Due to the great uncertainty, the pound exchange rates are likely to remain very volatile in the coming weeks, although the British currency is likely to lose ground as the various deadlines approach. The conclusion of a "light trade agreement" associated with various transitional arrangements, as we expect in our main scenario, would certainly allow the pound to appreciate somewhat again.

In the event of a hard Brexit, the BoE would likely take additional action. First and foremost, the bond purchase program is likely to be increased significantly, but a negative key interest rate would then also be possible. Together with the great uncertainty about the economic effects of a hard Brexit, this would depreciate the pound significantly again.

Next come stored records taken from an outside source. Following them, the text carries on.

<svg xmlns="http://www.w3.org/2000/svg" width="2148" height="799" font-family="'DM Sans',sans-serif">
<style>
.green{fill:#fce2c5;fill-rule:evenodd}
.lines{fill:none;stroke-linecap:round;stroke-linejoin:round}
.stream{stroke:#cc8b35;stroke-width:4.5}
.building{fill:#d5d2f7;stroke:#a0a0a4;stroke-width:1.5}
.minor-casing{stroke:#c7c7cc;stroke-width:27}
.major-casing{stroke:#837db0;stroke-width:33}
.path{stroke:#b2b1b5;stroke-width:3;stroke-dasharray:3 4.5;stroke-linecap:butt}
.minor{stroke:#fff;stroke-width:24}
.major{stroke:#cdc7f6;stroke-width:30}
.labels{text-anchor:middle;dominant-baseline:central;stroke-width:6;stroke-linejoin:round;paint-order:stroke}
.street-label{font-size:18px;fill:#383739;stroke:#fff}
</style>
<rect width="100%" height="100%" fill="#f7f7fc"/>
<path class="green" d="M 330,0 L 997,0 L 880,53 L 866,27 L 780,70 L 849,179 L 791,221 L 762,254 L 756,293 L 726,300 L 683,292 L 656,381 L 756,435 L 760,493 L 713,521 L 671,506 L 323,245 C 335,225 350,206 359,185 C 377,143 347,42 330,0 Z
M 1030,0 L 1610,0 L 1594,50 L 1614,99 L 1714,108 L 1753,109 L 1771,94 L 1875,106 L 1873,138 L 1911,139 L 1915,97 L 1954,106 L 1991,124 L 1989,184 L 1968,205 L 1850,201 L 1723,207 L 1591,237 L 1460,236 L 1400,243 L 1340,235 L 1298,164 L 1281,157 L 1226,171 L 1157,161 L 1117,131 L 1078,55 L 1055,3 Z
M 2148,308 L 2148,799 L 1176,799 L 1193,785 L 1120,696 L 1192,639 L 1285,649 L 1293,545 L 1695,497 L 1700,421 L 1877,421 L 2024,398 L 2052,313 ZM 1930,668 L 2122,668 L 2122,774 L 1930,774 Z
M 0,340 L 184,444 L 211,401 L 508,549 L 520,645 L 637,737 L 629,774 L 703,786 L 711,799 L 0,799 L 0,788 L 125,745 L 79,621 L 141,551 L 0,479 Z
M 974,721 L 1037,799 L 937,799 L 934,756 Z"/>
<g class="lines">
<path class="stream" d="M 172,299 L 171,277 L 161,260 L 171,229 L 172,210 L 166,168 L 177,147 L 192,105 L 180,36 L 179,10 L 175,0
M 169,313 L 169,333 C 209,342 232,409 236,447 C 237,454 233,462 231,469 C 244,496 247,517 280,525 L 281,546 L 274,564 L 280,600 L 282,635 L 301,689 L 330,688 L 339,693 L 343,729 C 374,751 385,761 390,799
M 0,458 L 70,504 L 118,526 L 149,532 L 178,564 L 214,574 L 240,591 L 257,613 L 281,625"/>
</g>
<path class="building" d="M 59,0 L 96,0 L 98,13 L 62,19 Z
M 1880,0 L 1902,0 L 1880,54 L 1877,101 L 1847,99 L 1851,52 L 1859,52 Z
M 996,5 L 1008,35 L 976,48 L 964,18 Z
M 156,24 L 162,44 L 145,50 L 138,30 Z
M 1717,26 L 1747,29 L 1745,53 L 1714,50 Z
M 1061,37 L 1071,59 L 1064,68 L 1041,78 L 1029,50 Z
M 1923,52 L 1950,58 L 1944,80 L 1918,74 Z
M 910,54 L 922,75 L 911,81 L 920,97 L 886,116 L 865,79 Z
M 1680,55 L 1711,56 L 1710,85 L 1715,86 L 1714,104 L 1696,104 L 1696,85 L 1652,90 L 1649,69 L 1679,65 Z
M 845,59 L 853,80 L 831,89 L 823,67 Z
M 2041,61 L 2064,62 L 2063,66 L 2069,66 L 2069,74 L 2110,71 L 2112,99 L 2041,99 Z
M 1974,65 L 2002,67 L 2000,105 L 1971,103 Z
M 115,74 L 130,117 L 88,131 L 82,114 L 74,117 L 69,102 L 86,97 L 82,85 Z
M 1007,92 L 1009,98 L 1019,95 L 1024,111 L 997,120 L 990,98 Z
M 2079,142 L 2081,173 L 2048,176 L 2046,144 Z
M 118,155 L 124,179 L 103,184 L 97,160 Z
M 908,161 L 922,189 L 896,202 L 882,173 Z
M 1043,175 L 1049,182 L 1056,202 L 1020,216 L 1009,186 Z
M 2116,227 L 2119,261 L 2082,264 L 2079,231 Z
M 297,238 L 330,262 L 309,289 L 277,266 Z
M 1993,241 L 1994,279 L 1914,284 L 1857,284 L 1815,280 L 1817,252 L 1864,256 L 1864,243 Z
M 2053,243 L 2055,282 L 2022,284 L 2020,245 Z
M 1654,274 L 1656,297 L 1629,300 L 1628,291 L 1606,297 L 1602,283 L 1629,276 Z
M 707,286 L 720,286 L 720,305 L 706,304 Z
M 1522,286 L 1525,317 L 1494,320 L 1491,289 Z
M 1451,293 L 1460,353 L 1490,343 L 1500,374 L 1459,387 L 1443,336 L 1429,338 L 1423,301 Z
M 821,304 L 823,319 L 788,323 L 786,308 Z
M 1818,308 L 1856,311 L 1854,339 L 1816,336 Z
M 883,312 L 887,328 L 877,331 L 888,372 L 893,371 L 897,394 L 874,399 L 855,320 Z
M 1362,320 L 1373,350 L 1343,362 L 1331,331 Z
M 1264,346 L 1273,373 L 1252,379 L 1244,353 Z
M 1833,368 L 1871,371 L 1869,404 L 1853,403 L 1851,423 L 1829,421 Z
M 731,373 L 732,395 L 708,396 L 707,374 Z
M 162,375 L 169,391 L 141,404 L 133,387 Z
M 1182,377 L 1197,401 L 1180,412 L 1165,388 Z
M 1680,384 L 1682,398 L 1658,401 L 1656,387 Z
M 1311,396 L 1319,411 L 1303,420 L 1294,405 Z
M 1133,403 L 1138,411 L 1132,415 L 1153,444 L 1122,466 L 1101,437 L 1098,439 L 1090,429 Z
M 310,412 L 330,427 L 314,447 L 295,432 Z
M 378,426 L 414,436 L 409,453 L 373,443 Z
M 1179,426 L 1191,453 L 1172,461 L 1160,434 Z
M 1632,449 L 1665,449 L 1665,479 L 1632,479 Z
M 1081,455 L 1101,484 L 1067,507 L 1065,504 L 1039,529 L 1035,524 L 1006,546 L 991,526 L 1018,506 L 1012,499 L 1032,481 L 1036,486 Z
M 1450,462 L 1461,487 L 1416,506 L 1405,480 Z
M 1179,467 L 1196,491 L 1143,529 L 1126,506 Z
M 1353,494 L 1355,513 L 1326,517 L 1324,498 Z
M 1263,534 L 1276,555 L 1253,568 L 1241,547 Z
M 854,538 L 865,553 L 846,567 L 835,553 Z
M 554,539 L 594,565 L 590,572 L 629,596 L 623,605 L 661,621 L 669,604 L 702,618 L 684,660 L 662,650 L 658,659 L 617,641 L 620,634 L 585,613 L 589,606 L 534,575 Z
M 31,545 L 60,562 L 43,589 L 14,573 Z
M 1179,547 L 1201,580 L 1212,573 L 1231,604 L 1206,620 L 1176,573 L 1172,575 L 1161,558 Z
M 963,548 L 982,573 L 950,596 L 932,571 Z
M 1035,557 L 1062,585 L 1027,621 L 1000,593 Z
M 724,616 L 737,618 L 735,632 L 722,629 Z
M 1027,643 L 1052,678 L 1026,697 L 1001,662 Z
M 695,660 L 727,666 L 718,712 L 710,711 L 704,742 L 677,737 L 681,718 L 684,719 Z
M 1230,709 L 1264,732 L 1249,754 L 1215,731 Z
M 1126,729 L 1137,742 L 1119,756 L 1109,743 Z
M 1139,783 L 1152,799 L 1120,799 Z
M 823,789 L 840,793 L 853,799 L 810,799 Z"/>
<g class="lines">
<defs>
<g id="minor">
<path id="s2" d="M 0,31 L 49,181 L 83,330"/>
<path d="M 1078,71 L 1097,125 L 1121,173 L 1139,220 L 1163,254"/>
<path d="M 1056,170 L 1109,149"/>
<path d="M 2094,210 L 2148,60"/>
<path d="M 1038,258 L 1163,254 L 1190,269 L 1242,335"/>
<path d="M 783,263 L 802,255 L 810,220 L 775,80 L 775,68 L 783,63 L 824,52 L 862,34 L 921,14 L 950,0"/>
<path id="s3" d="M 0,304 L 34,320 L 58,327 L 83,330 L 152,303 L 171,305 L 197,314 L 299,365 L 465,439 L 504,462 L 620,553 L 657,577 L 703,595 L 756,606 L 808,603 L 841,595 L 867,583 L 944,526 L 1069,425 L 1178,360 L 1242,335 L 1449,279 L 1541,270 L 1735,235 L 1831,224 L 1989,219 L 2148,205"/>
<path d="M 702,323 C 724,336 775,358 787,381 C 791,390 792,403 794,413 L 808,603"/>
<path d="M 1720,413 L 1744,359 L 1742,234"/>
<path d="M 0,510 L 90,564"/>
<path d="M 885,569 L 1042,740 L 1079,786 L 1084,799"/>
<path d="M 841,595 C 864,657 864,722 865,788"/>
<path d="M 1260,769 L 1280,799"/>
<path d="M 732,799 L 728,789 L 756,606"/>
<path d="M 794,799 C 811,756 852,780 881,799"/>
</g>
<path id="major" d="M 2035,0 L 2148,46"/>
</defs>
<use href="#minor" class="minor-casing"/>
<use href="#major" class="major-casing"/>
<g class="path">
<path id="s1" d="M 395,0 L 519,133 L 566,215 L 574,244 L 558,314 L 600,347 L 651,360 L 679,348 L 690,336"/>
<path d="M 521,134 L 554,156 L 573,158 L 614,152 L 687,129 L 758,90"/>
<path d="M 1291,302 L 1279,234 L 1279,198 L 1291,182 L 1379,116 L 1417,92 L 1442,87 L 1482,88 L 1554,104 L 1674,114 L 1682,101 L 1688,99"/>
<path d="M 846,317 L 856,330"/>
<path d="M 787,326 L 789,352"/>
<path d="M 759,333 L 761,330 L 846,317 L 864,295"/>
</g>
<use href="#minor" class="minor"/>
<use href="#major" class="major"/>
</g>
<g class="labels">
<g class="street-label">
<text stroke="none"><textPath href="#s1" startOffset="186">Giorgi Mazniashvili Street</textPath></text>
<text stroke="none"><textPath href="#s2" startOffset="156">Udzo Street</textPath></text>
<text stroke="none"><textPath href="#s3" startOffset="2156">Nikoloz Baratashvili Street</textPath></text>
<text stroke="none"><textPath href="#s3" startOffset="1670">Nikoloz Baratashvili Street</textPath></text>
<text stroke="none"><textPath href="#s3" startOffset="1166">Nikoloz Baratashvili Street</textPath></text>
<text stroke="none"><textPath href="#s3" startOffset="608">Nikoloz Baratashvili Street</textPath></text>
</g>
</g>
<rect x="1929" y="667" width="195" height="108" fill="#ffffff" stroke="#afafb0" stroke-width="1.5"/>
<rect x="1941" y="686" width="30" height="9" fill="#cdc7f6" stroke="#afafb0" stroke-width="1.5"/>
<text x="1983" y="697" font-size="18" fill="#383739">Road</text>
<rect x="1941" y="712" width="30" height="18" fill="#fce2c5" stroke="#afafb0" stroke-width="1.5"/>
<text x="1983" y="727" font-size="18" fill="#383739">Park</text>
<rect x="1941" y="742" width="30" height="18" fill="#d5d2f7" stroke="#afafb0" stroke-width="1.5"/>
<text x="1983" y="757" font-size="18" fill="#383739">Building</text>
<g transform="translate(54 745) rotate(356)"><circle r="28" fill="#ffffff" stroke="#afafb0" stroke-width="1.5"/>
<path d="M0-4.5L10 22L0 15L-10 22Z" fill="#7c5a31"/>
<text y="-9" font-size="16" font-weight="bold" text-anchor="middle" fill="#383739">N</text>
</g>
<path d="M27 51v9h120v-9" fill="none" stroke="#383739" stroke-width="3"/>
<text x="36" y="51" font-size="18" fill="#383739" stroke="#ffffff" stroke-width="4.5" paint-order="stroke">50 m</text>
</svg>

This is what FOCUS Online users say about this article:

  • "The British are out. And if they now pass laws that violate international law, it is unlikely to be made understandable to any remaining European that the EU is concluding another treaty on future trade terms with these breachers. So, dear British, keep driving to the left, Pay homage to your queen, count in pennies and pounds, measure in inches, inches and feet and trade with whomever, but spare the EU and its citizens with your egocentric madness. "
  • "Well, 'what Johnson is about in the Brexit-Zoff' is actually very clear: to carry out the Brexit. That our politicians and media leaders don't like that and that they are trying to prevent that is just as clear."